1ª LECTURA

Juan 3, 7-10

Hijos míos, que nadie os engañe. Quien obra la justicia es justo, como él es justo.
Quien comete el pecado es del Diablo, pues el Diablo peca desde el principio. El Hijo de Dios se manifestó para deshacer las obras del diablo. Todo el que ha nacido de Dios no comete pecado, porque su germen permanece en él, y no puede pecar, porque ha nacido Dios.
En esto se reconocen los hijos de Dios y los hijos del Diablo: todo el que no obra la justicia no es de Dios, ni tampoco el que no ama a su hermano.

Salmo: Sal 97, 1-2ab. 7-8a. 8b-9
R. Los confines de la tierra han contemplado la victoria de nuestro Dios.

Cantad al Señor un cántico nuevo, porque ha hecho maravillas.
Su diestra le ha dado la victoria, su santo brazo. R.
Retumbe el mar y cuanto contiene, la tierra y cuantos la habitan; aplaudan los ríos,
aclamen los montes. R.
Al Señor, que llega para regir la tierra.
Regirá el orbe con justicia
y los pueblos con rectitud. R.

Evangelio

Juan 1,35-42

En aquel tiempo, estaba Juan con dos de sus discípulos y, fijándose en Jesús que pasaba, dice:
«Este es el Cordero de Dios».
Los dos discípulos oyeron sus palabras y siguieron a Jesús. Jesús se volvió y, al ver que lo seguían, les pregunta:
«¿Qué buscáis?». Ellos le contestaron:
«Rabí (que significa Maestro), ¿dónde vives?»- Él les dijo:
«Venid y lo veréis».
Entonces fueron, vieron dónde vivía y se quedaron con él aquel día; era como la hora décima.
Andrés, hermano de Simón Pedro, era uno de los dos que oyeron a Juan y siguieron a Jesús;
encuentra primero a su hermano Simón y le dice:
«Hemos encontrado al Mesías (que significa Cristo)». Y lo llevó a Jesús. Jesús se le quedó
mirando y le dijo:
«Tú eres Simón, el hijo de Juan; tú te llamarás Cefas (que se traduce Pedro)».

COMENTARIO

“De lo que rebosa el corazón habla la boca” dice Jesucristo. Un termómetro de la vida espiritual consiste en observar todo aquello que sale por nuestra boca. Si, frente a las adversidades respondemos soltando sapos y culebras, señal de que en nosotros mora un germen de muerte, de que somos “hijos del diablo”. Si por el contrario, permanece en nosotros el germen de Dios, por nuestros labios, pensamientos y acciones quedará reflejado que somos “hijos de Dios”.

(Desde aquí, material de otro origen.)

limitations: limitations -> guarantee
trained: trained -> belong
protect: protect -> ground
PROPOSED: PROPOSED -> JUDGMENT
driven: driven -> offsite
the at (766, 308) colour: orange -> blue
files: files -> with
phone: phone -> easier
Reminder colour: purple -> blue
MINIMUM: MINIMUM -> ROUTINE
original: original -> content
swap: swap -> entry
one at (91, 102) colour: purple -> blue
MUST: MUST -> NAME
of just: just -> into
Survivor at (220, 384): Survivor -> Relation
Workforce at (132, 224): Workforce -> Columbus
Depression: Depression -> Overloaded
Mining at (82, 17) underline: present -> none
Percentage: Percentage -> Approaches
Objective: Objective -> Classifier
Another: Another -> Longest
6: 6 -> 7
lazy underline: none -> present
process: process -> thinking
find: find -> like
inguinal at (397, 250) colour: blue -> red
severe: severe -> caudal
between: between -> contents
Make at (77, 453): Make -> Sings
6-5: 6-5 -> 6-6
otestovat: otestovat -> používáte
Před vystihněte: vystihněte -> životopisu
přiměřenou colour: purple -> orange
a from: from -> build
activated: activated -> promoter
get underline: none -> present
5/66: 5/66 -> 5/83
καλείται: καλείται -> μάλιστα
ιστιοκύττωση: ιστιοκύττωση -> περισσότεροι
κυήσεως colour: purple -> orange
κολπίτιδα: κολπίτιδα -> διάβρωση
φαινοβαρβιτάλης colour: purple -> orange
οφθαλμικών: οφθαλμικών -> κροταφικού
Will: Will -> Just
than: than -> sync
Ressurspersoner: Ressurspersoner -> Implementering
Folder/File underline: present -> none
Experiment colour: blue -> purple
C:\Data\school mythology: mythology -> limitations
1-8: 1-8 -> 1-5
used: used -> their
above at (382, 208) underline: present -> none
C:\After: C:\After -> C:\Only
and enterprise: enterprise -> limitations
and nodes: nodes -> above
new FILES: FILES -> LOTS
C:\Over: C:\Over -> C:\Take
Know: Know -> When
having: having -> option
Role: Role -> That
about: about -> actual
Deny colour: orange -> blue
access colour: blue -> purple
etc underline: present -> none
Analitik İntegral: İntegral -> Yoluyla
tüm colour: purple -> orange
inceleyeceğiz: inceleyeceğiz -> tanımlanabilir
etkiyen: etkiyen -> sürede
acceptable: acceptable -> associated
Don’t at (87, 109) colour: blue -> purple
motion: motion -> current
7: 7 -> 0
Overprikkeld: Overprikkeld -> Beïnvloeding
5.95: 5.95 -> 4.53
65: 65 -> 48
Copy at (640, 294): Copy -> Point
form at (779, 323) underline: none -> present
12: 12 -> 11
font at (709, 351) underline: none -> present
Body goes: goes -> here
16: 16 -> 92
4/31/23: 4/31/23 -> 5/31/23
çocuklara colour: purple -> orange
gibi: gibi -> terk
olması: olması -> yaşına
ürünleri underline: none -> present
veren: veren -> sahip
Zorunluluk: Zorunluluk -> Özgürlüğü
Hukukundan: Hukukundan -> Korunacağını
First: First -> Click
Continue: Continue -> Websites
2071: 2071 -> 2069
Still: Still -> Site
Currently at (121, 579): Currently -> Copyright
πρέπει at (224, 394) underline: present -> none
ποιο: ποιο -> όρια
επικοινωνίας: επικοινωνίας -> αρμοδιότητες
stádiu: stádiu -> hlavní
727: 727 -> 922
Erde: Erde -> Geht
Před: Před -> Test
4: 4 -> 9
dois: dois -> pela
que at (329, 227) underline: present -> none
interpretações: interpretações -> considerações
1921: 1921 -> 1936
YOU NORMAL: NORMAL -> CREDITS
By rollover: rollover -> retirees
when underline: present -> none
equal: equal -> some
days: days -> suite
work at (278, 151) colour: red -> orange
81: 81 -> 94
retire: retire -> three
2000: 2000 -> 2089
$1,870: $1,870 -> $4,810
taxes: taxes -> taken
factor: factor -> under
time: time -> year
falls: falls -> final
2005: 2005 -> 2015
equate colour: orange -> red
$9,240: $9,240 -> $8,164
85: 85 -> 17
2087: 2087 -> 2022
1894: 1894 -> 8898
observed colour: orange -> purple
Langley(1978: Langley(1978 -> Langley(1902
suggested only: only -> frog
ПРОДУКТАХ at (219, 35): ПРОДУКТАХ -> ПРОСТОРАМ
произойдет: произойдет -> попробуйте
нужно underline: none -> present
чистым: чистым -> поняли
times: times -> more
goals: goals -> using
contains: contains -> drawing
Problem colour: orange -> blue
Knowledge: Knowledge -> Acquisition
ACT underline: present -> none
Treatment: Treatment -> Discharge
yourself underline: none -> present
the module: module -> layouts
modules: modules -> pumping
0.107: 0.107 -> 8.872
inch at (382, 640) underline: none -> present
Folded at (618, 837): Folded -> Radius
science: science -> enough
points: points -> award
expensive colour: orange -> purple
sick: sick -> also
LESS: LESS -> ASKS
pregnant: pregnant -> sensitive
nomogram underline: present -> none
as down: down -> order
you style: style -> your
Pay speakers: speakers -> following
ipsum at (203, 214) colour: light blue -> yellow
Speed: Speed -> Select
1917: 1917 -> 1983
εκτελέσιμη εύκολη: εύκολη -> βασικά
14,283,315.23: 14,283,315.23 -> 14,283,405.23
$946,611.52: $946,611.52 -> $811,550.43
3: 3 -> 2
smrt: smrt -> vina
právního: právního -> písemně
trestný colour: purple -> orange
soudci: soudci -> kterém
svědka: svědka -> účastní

El germen de Dios ha sido sembrado en nosotros por el Bautismo, pero necesitamos regar y abonar esta semilla por la escucha de la Palabra y los sacramentos –en especial la Eucaristía-. De este modo se realiza en nosotros la justicia de Dios, que no consiste en castigar al pecador, sino en justificarlo, transformándolo de injusto en justo.